Same initialization as declaration in constructor, why?

I was looking through the basic tutorial on C++ with an FRC robot.

The code:


The comments say these declarations have to be initialized in the same order as they are declared.

Why is this?

I don’t know of anything in the C++ standard that requires the member initialization list to be in declaration order. It might be some limitation of the compiler, or they might be encouraging that for code readability because the C++ standard does say that no matter the order in the initialization list, the class members will be initialized in the order they are declared in the class definition.

I don’t have windriver installed so I can’t check to be sure which it might be, but there’s nothing keeping you from trying it out. What happens if you reverse the initializers in the example code and try to compile it?
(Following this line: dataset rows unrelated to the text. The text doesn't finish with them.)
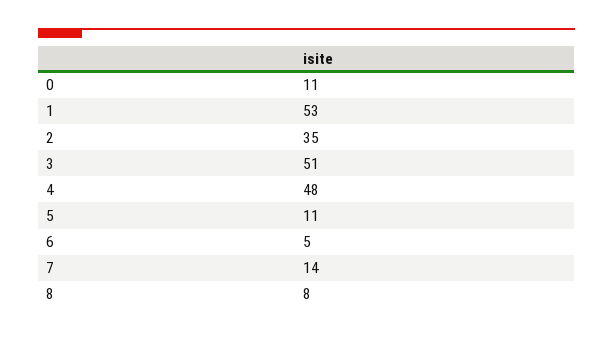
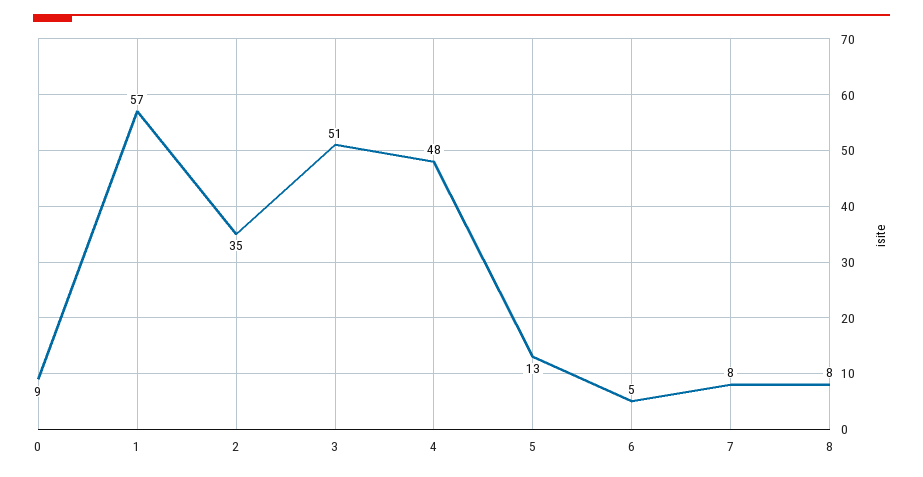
  {
-   "0": 11,
+   "0": 9,
-   "1": 53,
+   "1": 57,
    "2": 35,
    "3": 51,
    "4": 48,
-   "5": 11,
+   "5": 13,
    "6": 5,
-   "7": 14,
+   "7": 8,
    "8": 8
  }

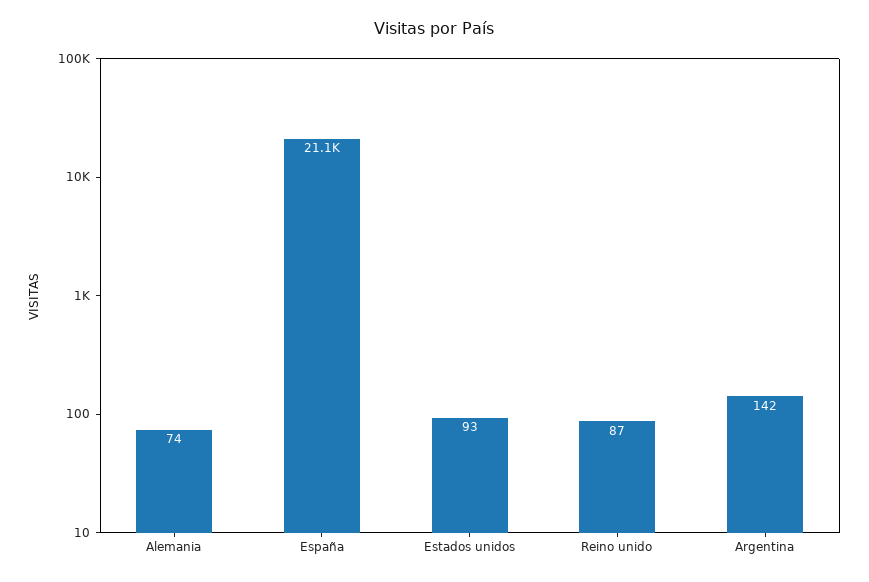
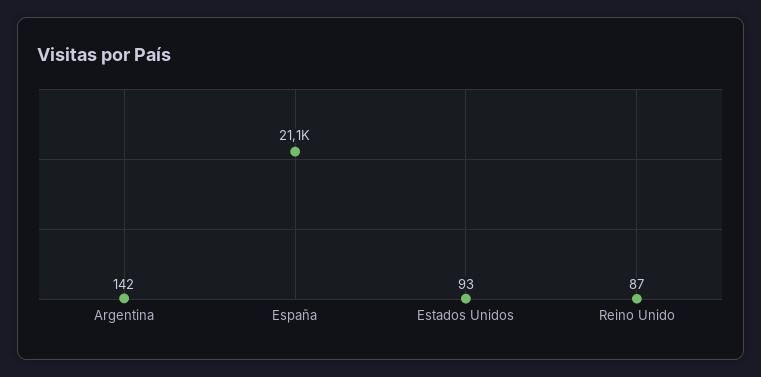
  {
-   "Alemania": 74,
    "España": 21100,
    "Estados unidos": 93,
    "Reino unido": 87,
    "Argentina": 142
  }

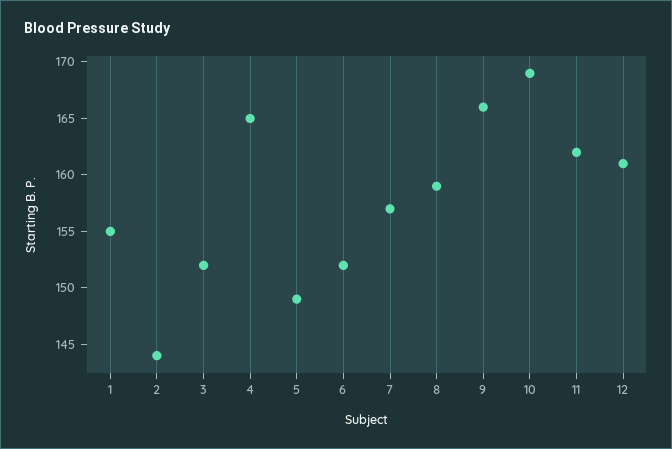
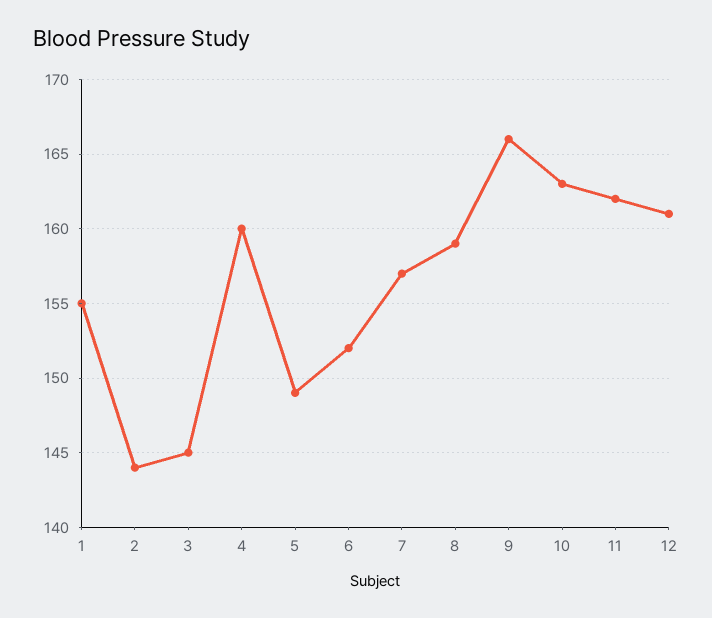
  {
    "1": 155,
    "2": 144,
-   "3": 152,
+   "3": 145,
-   "4": 165,
+   "4": 160,
    "5": 149,
    "6": 152,
    "7": 157,
    "8": 159,
    "9": 166,
-   "10": 169,
+   "10": 163,
    "11": 162,
    "12": 161
  }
Its not a requirement, but strongly recommended, as giving them a different order will lead to very unintuitive behavior, as well as a warning from GCC. As Ryan said, no matter what you put in the initialization list, the members’ll be initialized in the order they are declared up above.

The reason for this is that if you want to declare a member variable as some transformation of another member variable, you can end up with declaring it before the first variable is initialized. So, if you have:

class Example {
    int a;
    int b;

    b(2), a(b+1) {

the value of a will not be 3, but undefined, even though it looks like it’s declared after b. It’s not a compiler error to have them in a different order, but it will produce a warning (I believe the warning is “warning: when initialized here”).